Cara-Ann Simpson (right) and a prototype of the Geodesic Sound Helmet

Deborah Fels and David Bobier, the first a professor at Ryerson university, the second an artist whose personal experience engaged him with the world of the hearing impaired, presented their prototype, the Emoti-Chair, a prototype that allows deaf and hearing impaired to "listen" by feeling the vibration of the music while sitting on a specially fitted chair. while similar to many other attempts to substitute one sense for another, the Emoti-Chair is of particular interest for its complexity that enable a variety of sounds carrying different typologies and variations of pitch to translate into ad hoc vibrations. in this way, the hearing impaired is no longer condemned to sense music through the selective  vibration of low pitches (the bass), but through a much richer variety of variations.

 

 

Daryn Bond's Harmonic Matrix

 

 

As I mentioned before, despite the diversity of topics proposed by the projects featured in this year' festival edition, the similarities are stunning.

it is as if the works by the most disparate artists/scientists/geeks were engaged in a sustained and coherent dialogue.
In general, in all the presentations, beside a certain propensity and desire to question  and re-elaborate established discourses about  current art, technologies and science, one could identify specific directions towards displacing such given tools or discourses and relocating them somewhere else through a sometimes simple, though unexpected mechanism of translation. such mechanism is able to shed a novel light on technologies and scientific phenomena that we usually take for granted and that we would probably never think of re-shaping to perform completely different, or even disruptive tasks.

This was the case of Jennifer's Willet, who developed her idea of ecology by physically relocating organisms from an enclosed controlled world to a hybrid and diverse environment; it was the case of Phenomena whose collection of video transformed the way we see natural phenomena, mathematical formulas and chemical reactions, by passing them through the eyes of the artists.

 It is also the case of Julian Oliver's new work, Newstweets, which has recently awarded the Golden Nica at Ars Electronica. the idea here is simple, as it simultaneously manages to jam the news and to encourage a more attentive and proactive approach to todays ubiquitous media .  His work is a word of caution that draw attention to the way networks are anything but trustworthy.

 



A simple device taking the form of an innocuous wall plug casually inserted in the walls of hotspot locations (such s Starbucks coffee and other locations that provide free access to the Web),  Newstweek allows to produce and disseminate manipulated news red on a variety of portable devices.
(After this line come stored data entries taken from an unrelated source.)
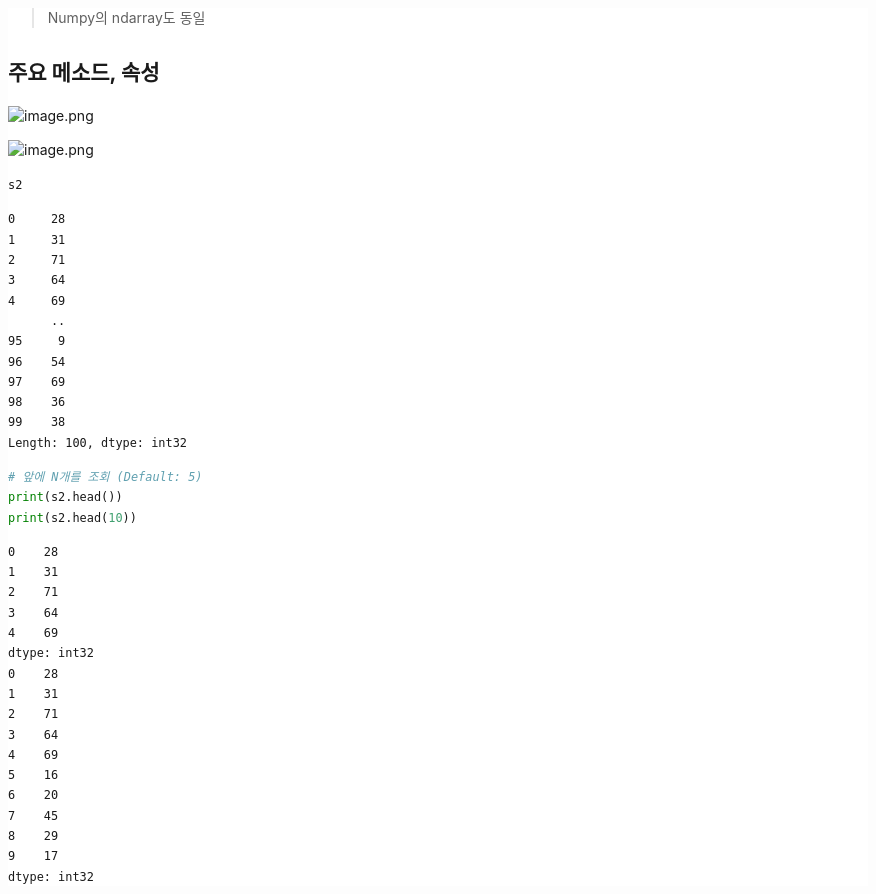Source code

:     
> Numpy의 ndarray도 동일    

## 주요 메소드, 속성

![image.png](image.png)

![image.png](image.png)


```python
s2
```




    0     28
    1     31
    2     71
    3     64
    4     69
          ..
    95     9
    96    54
    97    69
    98    36
    99    38
    Length: 100, dtype: int32




```python
# 앞에 N개를 조회 (Default: 5)
print(s2.head())
print(s2.head(10))
```

    0    28
    1    31
    2    71
    3    64
    4    69
    dtype: int32
    0    28
    1    31
    2    71
    3    64
    4    69
    5    16
    6    20
    7    45
    8    29
    9    17
    dtype: int32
In addition to potentially generating news chaos, this device makes us reflect on today's confidence in the information that flows online and on the sense of security and lack of awareness that we have developed when we innocently check our phone messages or browse news and other websites. Furthermore, by encouraging the user to build his/her own plug out of fairly simple material, it fosters a DIY culture committed to  challenging the authority of free information flow: a perfect device able to shatter our ignorance regarding the way technologies really work and their manipulative function and sneakyness.  

On a different topic, but maintaining a similar attitude, and surprisingly resonating with the issue of species transference and, thus, to Willet's earlier intervention, Patrick Lichty's (a.k.a Man Michinaga) art historical exploration of the art projects produced in virtual worlds such as Second Life, asks how we can use a virtual space that provides a number of potentials in ways that the physical space won't allow.